━━ Record set ━━

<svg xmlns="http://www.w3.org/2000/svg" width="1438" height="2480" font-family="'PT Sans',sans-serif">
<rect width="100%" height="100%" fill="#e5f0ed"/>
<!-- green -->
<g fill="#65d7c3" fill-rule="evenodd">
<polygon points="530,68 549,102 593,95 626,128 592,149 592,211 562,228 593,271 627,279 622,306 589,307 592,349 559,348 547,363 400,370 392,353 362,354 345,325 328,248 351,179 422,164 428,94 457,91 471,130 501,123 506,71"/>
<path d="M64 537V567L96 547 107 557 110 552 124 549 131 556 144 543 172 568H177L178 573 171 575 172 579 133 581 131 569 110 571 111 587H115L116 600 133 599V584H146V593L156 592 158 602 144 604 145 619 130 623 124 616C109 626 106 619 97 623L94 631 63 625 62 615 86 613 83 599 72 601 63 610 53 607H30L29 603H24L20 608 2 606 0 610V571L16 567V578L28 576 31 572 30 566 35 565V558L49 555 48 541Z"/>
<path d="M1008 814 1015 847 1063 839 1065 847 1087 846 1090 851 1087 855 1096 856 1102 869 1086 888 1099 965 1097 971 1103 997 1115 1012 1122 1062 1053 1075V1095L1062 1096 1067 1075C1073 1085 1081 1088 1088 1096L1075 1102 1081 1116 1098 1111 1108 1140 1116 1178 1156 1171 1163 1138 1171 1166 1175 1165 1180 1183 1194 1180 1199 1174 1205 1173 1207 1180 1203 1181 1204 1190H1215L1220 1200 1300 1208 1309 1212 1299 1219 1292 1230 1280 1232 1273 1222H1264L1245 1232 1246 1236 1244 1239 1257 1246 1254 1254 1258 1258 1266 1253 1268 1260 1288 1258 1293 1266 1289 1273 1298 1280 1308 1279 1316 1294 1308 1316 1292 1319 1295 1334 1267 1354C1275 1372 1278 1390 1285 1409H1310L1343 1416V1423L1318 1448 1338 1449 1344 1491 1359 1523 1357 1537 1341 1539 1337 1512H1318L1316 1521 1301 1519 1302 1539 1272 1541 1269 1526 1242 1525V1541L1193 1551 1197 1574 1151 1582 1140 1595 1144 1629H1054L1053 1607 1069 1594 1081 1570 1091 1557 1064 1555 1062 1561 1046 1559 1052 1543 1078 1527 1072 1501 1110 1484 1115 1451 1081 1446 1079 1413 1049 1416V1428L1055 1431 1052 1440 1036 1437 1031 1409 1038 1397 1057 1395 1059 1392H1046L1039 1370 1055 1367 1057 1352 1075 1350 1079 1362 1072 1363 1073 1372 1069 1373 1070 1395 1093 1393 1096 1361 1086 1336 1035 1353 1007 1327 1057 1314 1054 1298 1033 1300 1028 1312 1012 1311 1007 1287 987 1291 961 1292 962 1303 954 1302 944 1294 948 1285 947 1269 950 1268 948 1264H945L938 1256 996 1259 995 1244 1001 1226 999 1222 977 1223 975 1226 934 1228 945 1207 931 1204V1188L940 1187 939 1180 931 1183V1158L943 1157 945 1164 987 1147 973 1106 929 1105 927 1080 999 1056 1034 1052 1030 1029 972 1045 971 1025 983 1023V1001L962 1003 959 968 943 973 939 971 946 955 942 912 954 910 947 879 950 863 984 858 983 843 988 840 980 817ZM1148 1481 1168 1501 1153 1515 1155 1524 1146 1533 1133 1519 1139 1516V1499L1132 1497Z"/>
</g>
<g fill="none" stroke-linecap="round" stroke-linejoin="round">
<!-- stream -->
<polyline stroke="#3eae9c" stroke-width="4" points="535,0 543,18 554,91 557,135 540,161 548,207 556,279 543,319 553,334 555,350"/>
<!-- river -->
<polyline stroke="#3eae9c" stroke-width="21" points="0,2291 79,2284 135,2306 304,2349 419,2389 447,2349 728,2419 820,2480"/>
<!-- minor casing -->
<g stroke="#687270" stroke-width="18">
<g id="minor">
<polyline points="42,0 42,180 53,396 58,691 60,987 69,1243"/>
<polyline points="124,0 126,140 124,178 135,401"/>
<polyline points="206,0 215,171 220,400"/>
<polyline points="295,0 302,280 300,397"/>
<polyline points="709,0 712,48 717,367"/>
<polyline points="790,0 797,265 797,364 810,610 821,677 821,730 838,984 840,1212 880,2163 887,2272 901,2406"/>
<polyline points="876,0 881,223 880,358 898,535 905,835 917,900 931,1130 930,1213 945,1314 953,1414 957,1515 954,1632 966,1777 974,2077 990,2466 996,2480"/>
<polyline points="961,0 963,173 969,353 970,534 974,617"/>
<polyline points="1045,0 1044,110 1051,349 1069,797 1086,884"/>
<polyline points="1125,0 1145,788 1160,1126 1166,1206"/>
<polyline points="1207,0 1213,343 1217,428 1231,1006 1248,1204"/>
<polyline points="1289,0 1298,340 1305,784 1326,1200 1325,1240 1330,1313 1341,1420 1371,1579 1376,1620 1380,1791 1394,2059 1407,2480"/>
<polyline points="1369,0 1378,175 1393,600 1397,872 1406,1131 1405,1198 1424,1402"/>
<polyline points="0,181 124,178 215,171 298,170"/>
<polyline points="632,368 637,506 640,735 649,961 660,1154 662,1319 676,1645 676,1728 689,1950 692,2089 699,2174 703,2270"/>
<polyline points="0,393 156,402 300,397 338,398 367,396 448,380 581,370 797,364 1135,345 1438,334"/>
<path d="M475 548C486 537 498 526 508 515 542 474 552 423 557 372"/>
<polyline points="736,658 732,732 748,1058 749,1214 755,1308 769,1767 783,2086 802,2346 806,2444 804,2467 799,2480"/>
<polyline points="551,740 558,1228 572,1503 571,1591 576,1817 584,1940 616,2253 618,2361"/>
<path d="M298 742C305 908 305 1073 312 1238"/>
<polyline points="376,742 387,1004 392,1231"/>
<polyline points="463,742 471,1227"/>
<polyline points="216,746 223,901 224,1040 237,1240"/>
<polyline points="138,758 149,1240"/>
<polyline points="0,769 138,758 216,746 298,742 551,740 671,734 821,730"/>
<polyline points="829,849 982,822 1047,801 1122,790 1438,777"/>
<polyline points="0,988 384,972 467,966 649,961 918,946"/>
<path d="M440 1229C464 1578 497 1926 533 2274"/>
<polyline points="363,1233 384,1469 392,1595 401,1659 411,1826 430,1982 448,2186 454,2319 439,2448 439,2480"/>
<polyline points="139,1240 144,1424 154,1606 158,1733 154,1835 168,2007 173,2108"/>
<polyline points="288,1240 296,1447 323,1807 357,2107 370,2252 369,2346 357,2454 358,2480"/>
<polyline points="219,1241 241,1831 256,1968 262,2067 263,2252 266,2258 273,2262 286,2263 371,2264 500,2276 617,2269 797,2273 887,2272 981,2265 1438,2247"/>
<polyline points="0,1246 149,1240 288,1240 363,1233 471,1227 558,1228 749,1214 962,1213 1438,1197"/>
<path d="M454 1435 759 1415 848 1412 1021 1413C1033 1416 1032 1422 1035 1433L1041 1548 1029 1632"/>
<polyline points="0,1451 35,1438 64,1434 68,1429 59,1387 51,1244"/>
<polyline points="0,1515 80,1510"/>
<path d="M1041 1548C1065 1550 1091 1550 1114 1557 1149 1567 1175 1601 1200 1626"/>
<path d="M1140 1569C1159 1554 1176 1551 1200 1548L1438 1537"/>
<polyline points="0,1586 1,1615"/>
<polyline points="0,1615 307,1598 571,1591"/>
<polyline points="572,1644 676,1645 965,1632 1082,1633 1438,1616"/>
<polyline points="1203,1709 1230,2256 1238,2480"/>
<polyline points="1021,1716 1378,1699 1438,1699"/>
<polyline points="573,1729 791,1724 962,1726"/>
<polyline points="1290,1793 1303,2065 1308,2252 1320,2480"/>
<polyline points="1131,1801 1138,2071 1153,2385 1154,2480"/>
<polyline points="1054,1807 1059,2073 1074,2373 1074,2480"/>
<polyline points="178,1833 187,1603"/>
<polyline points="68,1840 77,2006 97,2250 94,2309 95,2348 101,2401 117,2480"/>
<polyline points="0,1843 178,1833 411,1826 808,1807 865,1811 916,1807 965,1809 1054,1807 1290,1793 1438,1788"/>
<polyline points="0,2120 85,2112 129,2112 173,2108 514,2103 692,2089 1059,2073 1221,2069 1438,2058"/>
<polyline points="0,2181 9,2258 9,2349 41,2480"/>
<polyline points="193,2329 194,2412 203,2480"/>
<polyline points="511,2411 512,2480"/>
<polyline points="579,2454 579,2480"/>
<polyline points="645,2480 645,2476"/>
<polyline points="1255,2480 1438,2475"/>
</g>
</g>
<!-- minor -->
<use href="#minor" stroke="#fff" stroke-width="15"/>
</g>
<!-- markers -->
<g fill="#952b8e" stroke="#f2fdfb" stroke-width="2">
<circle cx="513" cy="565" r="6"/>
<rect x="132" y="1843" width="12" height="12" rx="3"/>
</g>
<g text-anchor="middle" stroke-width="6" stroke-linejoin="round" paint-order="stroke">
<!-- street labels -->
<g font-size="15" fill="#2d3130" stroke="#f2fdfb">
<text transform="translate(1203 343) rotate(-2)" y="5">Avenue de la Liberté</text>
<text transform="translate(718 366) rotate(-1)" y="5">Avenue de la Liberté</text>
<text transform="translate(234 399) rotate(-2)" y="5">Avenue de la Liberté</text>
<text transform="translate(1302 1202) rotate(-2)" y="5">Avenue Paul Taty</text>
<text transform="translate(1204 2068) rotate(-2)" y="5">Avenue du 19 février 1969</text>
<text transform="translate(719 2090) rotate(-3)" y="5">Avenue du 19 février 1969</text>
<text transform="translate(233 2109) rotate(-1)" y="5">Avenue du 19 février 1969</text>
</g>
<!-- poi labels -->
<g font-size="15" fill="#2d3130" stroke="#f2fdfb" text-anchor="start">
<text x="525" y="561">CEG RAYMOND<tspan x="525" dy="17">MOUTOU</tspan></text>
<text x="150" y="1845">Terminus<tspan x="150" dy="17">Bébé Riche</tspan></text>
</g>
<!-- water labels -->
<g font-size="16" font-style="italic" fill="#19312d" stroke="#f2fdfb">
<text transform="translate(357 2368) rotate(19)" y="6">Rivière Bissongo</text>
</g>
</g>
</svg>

━━━

* **Work required**:
Every line above that holds the word "anchor" needs to be copied.

* **Exercise response**:
<g text-anchor="middle" stroke-width="6" stroke-linejoin="round" paint-order="stroke">
<g font-size="15" fill="#2d3130" stroke="#f2fdfb" text-anchor="start">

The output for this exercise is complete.